Poch, 57, was turned in by co-workers at the Dutch airline where he worked after the dictatorship. They said he had bragged about the death flights and was unrepentant about executing people he considered to be terrorists.
About 1,000 people are believed to have been drugged, tied up, and thrown alive into the sea from military planes after being kidnapped and tortured inside Argentina’s Navy Mechanics School. Poch is accused of piloting the planes used to dispose of journalist Rodolfo Walsh and the French nuns Alice Domon and Leonie Duquet, among others.

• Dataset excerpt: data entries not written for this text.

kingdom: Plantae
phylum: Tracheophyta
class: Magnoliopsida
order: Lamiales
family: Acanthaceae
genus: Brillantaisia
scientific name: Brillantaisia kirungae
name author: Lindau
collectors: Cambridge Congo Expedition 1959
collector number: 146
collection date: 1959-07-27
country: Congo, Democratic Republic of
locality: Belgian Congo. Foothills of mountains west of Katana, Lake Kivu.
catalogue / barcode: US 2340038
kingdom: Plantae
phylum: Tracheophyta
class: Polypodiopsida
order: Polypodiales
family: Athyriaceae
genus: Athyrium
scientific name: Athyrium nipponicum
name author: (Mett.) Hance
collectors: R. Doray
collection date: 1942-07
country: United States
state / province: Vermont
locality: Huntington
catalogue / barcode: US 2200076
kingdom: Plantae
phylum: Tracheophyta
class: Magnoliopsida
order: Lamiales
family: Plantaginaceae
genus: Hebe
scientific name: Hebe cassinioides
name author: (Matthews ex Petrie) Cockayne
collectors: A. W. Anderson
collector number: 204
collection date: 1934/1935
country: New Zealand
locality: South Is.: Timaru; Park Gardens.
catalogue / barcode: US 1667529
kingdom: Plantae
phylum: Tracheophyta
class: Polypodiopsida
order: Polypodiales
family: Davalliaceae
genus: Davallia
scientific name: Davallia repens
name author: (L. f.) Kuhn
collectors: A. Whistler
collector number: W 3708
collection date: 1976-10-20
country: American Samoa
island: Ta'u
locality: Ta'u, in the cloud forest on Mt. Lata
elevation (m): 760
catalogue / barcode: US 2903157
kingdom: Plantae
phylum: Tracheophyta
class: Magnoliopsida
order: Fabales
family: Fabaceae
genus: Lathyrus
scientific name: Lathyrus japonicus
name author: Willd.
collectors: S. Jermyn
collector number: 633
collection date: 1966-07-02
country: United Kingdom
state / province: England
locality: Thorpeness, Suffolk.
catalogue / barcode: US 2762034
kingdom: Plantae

Argentina had asked the Netherlands for his extradition, but the request was complicated by the Dutch citizenship Poch had obtained. Spain acted on Argentina’s request, arresting him in front of his passengers and family during a stop in Valencia on what was supposed to be his final flight back to the Netherlands before retiring from Transavia, a subsidiary of
Also awaiting a hearing yesterday was José Alfredo Martinez de Hoz, the powerful economy minister who ran Argentina’s finances during most of the dictatorship. Now 84, he was arrested Tuesday and his bank accounts were frozen. He is being detained in a private clinic because of poor health.
Martinez de Hoz is charged along with former dictator Rafael Videla with the kidnapping and extortion of two executives of a cotton export business in 1976. According to court records, Federico and Miguel Ernesto Gutheim were held for five months, and set free only after giving up control of their company to a firm approved by economy ministry. They fled into exile.